Records supplied section start

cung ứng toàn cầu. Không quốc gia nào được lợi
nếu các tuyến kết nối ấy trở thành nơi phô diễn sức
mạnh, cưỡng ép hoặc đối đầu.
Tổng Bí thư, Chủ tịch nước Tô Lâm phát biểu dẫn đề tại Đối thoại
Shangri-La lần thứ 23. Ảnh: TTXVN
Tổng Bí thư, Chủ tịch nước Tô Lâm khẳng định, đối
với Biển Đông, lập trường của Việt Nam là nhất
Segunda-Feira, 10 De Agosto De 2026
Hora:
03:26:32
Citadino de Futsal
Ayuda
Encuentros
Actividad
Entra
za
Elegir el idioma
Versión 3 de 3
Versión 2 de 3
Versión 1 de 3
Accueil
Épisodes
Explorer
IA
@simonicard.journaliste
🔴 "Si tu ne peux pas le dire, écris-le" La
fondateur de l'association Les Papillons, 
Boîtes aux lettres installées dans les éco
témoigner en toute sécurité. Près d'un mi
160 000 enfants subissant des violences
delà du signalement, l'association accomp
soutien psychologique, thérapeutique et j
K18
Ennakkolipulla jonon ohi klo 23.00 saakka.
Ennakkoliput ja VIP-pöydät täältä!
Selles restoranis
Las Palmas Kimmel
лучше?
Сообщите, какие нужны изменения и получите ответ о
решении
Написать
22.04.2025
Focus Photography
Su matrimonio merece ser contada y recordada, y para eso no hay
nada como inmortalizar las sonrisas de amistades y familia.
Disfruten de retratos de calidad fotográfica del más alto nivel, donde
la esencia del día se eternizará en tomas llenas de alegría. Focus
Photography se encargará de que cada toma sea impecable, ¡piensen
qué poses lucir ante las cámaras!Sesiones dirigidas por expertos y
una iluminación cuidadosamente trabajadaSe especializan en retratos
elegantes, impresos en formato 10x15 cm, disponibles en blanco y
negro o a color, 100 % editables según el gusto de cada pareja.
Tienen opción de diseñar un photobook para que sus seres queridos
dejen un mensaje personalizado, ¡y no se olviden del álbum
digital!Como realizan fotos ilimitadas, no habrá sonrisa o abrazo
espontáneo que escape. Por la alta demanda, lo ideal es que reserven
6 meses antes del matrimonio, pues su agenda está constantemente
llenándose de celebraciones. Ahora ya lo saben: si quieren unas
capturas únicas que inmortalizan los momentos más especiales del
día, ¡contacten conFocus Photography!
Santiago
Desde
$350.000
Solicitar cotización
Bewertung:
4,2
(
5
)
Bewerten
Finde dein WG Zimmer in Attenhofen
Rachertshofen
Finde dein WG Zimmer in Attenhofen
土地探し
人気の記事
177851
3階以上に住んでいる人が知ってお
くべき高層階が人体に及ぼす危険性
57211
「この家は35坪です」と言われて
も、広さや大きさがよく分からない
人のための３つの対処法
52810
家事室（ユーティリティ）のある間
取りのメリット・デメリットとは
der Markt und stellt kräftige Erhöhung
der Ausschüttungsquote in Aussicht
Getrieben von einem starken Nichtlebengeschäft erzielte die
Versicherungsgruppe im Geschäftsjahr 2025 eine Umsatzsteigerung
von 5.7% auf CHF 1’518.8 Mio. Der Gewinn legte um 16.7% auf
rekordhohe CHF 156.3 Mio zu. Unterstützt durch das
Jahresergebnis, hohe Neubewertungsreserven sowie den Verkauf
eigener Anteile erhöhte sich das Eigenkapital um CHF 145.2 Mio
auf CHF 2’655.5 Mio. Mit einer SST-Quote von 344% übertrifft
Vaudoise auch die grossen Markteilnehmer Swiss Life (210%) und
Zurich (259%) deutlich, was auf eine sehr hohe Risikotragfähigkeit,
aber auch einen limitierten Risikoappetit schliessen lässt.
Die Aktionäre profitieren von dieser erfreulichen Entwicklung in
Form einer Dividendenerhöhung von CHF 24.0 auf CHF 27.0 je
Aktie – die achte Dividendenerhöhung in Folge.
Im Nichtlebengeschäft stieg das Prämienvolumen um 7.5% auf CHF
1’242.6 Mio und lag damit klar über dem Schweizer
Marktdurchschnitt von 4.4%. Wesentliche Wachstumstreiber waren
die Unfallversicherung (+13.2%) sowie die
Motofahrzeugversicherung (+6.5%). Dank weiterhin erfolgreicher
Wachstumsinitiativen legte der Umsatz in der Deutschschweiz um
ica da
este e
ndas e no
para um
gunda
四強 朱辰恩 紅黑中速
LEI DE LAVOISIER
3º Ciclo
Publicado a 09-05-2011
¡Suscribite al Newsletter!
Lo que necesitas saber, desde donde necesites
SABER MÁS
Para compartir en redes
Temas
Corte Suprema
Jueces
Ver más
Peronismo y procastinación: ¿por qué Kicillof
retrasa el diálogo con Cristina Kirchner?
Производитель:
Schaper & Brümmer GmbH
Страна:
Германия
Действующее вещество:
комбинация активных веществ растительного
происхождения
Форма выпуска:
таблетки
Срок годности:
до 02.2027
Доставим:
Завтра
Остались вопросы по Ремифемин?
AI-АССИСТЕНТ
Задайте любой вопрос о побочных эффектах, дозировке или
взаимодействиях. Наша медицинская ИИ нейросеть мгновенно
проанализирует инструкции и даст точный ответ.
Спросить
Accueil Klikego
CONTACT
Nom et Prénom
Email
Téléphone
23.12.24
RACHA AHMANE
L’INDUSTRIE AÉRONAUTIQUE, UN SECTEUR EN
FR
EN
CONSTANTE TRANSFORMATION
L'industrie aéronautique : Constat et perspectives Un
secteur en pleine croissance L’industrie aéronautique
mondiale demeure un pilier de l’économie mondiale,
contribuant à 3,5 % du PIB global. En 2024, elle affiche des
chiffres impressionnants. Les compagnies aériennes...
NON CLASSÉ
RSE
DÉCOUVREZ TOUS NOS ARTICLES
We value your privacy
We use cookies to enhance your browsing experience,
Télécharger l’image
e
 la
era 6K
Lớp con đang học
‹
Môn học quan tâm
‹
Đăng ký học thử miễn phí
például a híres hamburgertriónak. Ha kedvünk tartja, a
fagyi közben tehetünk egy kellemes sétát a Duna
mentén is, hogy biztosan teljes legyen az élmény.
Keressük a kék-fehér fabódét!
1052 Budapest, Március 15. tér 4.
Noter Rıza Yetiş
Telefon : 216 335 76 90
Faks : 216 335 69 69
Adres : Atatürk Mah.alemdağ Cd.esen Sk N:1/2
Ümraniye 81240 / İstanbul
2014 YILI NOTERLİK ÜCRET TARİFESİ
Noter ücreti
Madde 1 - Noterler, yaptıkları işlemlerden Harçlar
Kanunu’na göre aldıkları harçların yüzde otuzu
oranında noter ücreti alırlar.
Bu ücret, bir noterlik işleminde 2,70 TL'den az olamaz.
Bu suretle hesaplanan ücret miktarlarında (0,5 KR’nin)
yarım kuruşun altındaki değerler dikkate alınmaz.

Records supplied section end

Problem to work on:
Put every line of the material above into a Markdown table with two columns, Row and Text, giving each line its own numbered row and leaving out blank lines.

Answer to this exercise:
| Row | Text |
|---|---|
| 1 | cung ứng toàn cầu. Không quốc gia nào được lợi |
| 2 | nếu các tuyến kết nối ấy trở thành nơi phô diễn sức |
| 3 | mạnh, cưỡng ép hoặc đối đầu. |
| 4 | Tổng Bí thư, Chủ tịch nước Tô Lâm phát biểu dẫn đề tại Đối thoại |
| 5 | Shangri-La lần thứ 23. Ảnh: TTXVN |
| 6 | Tổng Bí thư, Chủ tịch nước Tô Lâm khẳng định, đối |
| 7 | với Biển Đông, lập trường của Việt Nam là nhất |
| 8 | Segunda-Feira, 10 De Agosto De 2026 |
| 9 | Hora: |
| 10 | 03:26:32 |
| 11 | Citadino de Futsal |
| 12 | Ayuda |
| 13 | Encuentros |
| 14 | Actividad |
| 15 | Entra |
| 16 | za |
| 17 | Elegir el idioma |
| 18 | Versión 3 de 3 |
| 19 | Versión 2 de 3 |
| 20 | Versión 1 de 3 |
| 21 | Accueil |
| 22 | Épisodes |
| 23 | Explorer |
| 24 | IA |
| 25 | @simonicard.journaliste |
| 26 | 🔴 "Si tu ne peux pas le dire, écris-le" La |
| 27 | fondateur de l'association Les Papillons,  |
| 28 | Boîtes aux lettres installées dans les éco |
| 29 | témoigner en toute sécurité. Près d'un mi |
| 30 | 160 000 enfants subissant des violences |
| 31 | delà du signalement, l'association accomp |
| 32 | soutien psychologique, thérapeutique et j |
| 33 | K18 |
| 34 | Ennakkolipulla jonon ohi klo 23.00 saakka. |
| 35 | Ennakkoliput ja VIP-pöydät täältä! |
| 36 | Selles restoranis |
| 37 | Las Palmas Kimmel |
| 38 | лучше? |
| 39 | Сообщите, какие нужны изменения и получите ответ о |
| 40 | решении |
| 41 | Написать |
| 42 | 22.04.2025 |
| 43 | Focus Photography |
| 44 | Su matrimonio merece ser contada y recordada, y para eso no hay |
| 45 | nada como inmortalizar las sonrisas de amistades y familia. |
| 46 | Disfruten de retratos de calidad fotográfica del más alto nivel, donde |
| 47 | la esencia del día se eternizará en tomas llenas de alegría. Focus |
| 48 | Photography se encargará de que cada toma sea impecable, ¡piensen |
| 49 | qué poses lucir ante las cámaras!Sesiones dirigidas por expertos y |
| 50 | una iluminación cuidadosamente trabajadaSe especializan en retratos |
| 51 | elegantes, impresos en formato 10x15 cm, disponibles en blanco y |
| 52 | negro o a color, 100 % editables según el gusto de cada pareja. |
| 53 | Tienen opción de diseñar un photobook para que sus seres queridos |
| 54 | dejen un mensaje personalizado, ¡y no se olviden del álbum |
| 55 | digital!Como realizan fotos ilimitadas, no habrá sonrisa o abrazo |
| 56 | espontáneo que escape. Por la alta demanda, lo ideal es que reserven |
| 57 | 6 meses antes del matrimonio, pues su agenda está constantemente |
| 58 | llenándose de celebraciones. Ahora ya lo saben: si quieren unas |
| 59 | capturas únicas que inmortalizan los momentos más especiales del |
| 60 | día, ¡contacten conFocus Photography! |
| 61 | Santiago |
| 62 | Desde |
| 63 | $350.000 |
| 64 | Solicitar cotización |
| 65 | Bewertung: |
| 66 | 4,2 |
| 67 | ( |
| 68 | 5 |
| 69 | ) |
| 70 | Bewerten |
| 71 | Finde dein WG Zimmer in Attenhofen |
| 72 | Rachertshofen |
| 73 | Finde dein WG Zimmer in Attenhofen |
| 74 | 土地探し |
| 75 | 人気の記事 |
| 76 | 177851 |
| 77 | 3階以上に住んでいる人が知ってお |
| 78 | くべき高層階が人体に及ぼす危険性 |
| 79 | 57211 |
| 80 | 「この家は35坪です」と言われて |
| 81 | も、広さや大きさがよく分からない |
| 82 | 人のための３つの対処法 |
| 83 | 52810 |
| 84 | 家事室（ユーティリティ）のある間 |
| 85 | 取りのメリット・デメリットとは |
| 86 | der Markt und stellt kräftige Erhöhung |
| 87 | der Ausschüttungsquote in Aussicht |
| 88 | Getrieben von einem starken Nichtlebengeschäft erzielte die |
| 89 | Versicherungsgruppe im Geschäftsjahr 2025 eine Umsatzsteigerung |
| 90 | von 5.7% auf CHF 1’518.8 Mio. Der Gewinn legte um 16.7% auf |
| 91 | rekordhohe CHF 156.3 Mio zu. Unterstützt durch das |
| 92 | Jahresergebnis, hohe Neubewertungsreserven sowie den Verkauf |
| 93 | eigener Anteile erhöhte sich das Eigenkapital um CHF 145.2 Mio |
| 94 | auf CHF 2’655.5 Mio. Mit einer SST-Quote von 344% übertrifft |
| 95 | Vaudoise auch die grossen Markteilnehmer Swiss Life (210%) und |
| 96 | Zurich (259%) deutlich, was auf eine sehr hohe Risikotragfähigkeit, |
| 97 | aber auch einen limitierten Risikoappetit schliessen lässt. |
| 98 | Die Aktionäre profitieren von dieser erfreulichen Entwicklung in |
| 99 | Form einer Dividendenerhöhung von CHF 24.0 auf CHF 27.0 je |
| 100 | Aktie – die achte Dividendenerhöhung in Folge. |
| 101 | Im Nichtlebengeschäft stieg das Prämienvolumen um 7.5% auf CHF |
| 102 | 1’242.6 Mio und lag damit klar über dem Schweizer |
| 103 | Marktdurchschnitt von 4.4%. Wesentliche Wachstumstreiber waren |
| 104 | die Unfallversicherung (+13.2%) sowie die |
| 105 | Motofahrzeugversicherung (+6.5%). Dank weiterhin erfolgreicher |
| 106 | Wachstumsinitiativen legte der Umsatz in der Deutschschweiz um |
| 107 | ica da |
| 108 | este e |
| 109 | ndas e no |
| 110 | para um |
| 111 | gunda |
| 112 | 四強 朱辰恩 紅黑中速 |
| 113 | LEI DE LAVOISIER |
| 114 | 3º Ciclo |
| 115 | Publicado a 09-05-2011 |
| 116 | ¡Suscribite al Newsletter! |
| 117 | Lo que necesitas saber, desde donde necesites |
| 118 | SABER MÁS |
| 119 | Para compartir en redes |
| 120 | Temas |
| 121 | Corte Suprema |
| 122 | Jueces |
| 123 | Ver más |
| 124 | Peronismo y procastinación: ¿por qué Kicillof |
| 125 | retrasa el diálogo con Cristina Kirchner? |
| 126 | Производитель: |
| 127 | Schaper & Brümmer GmbH |
| 128 | Страна: |
| 129 | Германия |
| 130 | Действующее вещество: |
| 131 | комбинация активных веществ растительного |
| 132 | происхождения |
| 133 | Форма выпуска: |
| 134 | таблетки |
| 135 | Срок годности: |
| 136 | до 02.2027 |
| 137 | Доставим: |
| 138 | Завтра |
| 139 | Остались вопросы по Ремифемин? |
| 140 | AI-АССИСТЕНТ |
| 141 | Задайте любой вопрос о побочных эффектах, дозировке или |
| 142 | взаимодействиях. Наша медицинская ИИ нейросеть мгновенно |
| 143 | проанализирует инструкции и даст точный ответ. |
| 144 | Спросить |
| 145 | Accueil Klikego |
| 146 | CONTACT |
| 147 | Nom et Prénom |
| 148 | Email |
| 149 | Téléphone |
| 150 | 23.12.24 |
| 151 | RACHA AHMANE |
| 152 | L’INDUSTRIE AÉRONAUTIQUE, UN SECTEUR EN |
| 153 | FR |
| 154 | EN |
| 155 | CONSTANTE TRANSFORMATION |
| 156 | L'industrie aéronautique : Constat et perspectives Un |
| 157 | secteur en pleine croissance L’industrie aéronautique |
| 158 | mondiale demeure un pilier de l’économie mondiale, |
| 159 | contribuant à 3,5 % du PIB global. En 2024, elle affiche des |
| 160 | chiffres impressionnants. Les compagnies aériennes... |
| 161 | NON CLASSÉ |
| 162 | RSE |
| 163 | DÉCOUVREZ TOUS NOS ARTICLES |
| 164 | We value your privacy |
| 165 | We use cookies to enhance your browsing experience, |
| 166 | Télécharger l’image |
| 167 | e |
| 168 |  la |
| 169 | era 6K |
| 170 | Lớp con đang học |
| 171 | ‹ |
| 172 | Môn học quan tâm |
| 173 | ‹ |
| 174 | Đăng ký học thử miễn phí |
| 175 | például a híres hamburgertriónak. Ha kedvünk tartja, a |
| 176 | fagyi közben tehetünk egy kellemes sétát a Duna |
| 177 | mentén is, hogy biztosan teljes legyen az élmény. |
| 178 | Keressük a kék-fehér fabódét! |
| 179 | 1052 Budapest, Március 15. tér 4. |
| 180 | Noter Rıza Yetiş |
| 181 | Telefon : 216 335 76 90 |
| 182 | Faks : 216 335 69 69 |
| 183 | Adres : Atatürk Mah.alemdağ Cd.esen Sk N:1/2 |
| 184 | Ümraniye 81240 / İstanbul |
| 185 | 2014 YILI NOTERLİK ÜCRET TARİFESİ |
| 186 | Noter ücreti |
| 187 | Madde 1 - Noterler, yaptıkları işlemlerden Harçlar |
| 188 | Kanunu’na göre aldıkları harçların yüzde otuzu |
| 189 | oranında noter ücreti alırlar. |
| 190 | Bu ücret, bir noterlik işleminde 2,70 TL'den az olamaz. |
| 191 | Bu suretle hesaplanan ücret miktarlarında (0,5 KR’nin) |
| 192 | yarım kuruşun altındaki değerler dikkate alınmaz. |